**Rows**

-- START --

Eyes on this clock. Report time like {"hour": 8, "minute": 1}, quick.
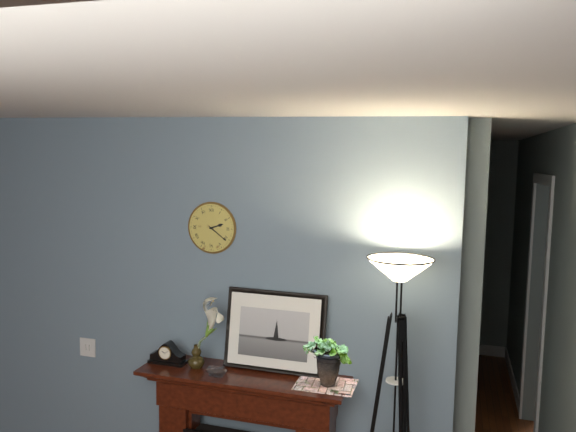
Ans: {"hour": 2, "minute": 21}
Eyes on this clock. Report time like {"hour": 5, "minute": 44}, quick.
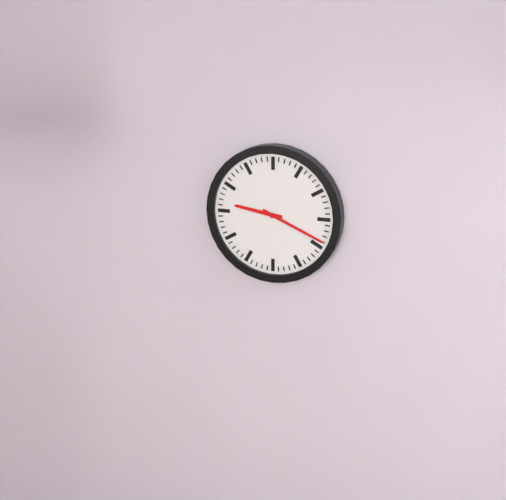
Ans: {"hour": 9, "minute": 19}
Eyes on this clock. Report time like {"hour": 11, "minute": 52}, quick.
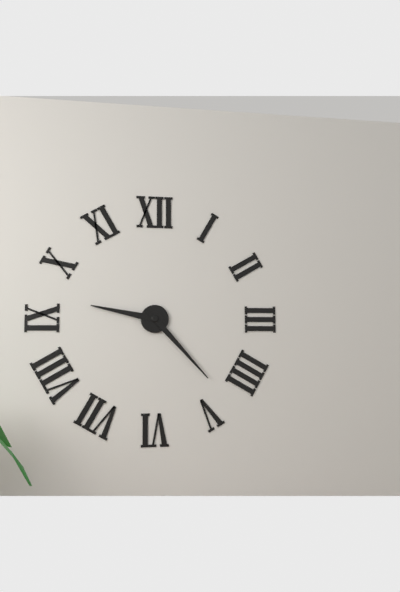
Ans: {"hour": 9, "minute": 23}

-- END --
-- START --

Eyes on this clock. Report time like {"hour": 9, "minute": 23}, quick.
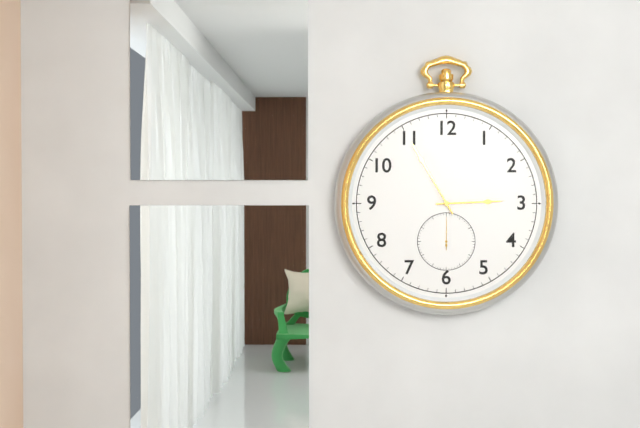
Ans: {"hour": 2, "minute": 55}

-- END --
-- START --

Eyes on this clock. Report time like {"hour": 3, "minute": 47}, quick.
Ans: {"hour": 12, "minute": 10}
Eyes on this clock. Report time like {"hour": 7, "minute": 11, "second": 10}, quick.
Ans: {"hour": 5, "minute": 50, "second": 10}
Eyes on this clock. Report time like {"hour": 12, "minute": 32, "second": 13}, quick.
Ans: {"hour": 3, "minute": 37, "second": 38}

-- END --

**Required task**
Copy out every line above that contains the word "Eyes".

**Exercise result**
Eyes on this clock. Report time like {"hour": 8, "minute": 1}, quick.
Eyes on this clock. Report time like {"hour": 5, "minute": 44}, quick.
Eyes on this clock. Report time like {"hour": 11, "minute": 52}, quick.
Eyes on this clock. Report time like {"hour": 9, "minute": 23}, quick.
Eyes on this clock. Report time like {"hour": 3, "minute": 47}, quick.
Eyes on this clock. Report time like {"hour": 7, "minute": 11, "second": 10}, quick.
Eyes on this clock. Report time like {"hour": 12, "minute": 32, "second": 13}, quick.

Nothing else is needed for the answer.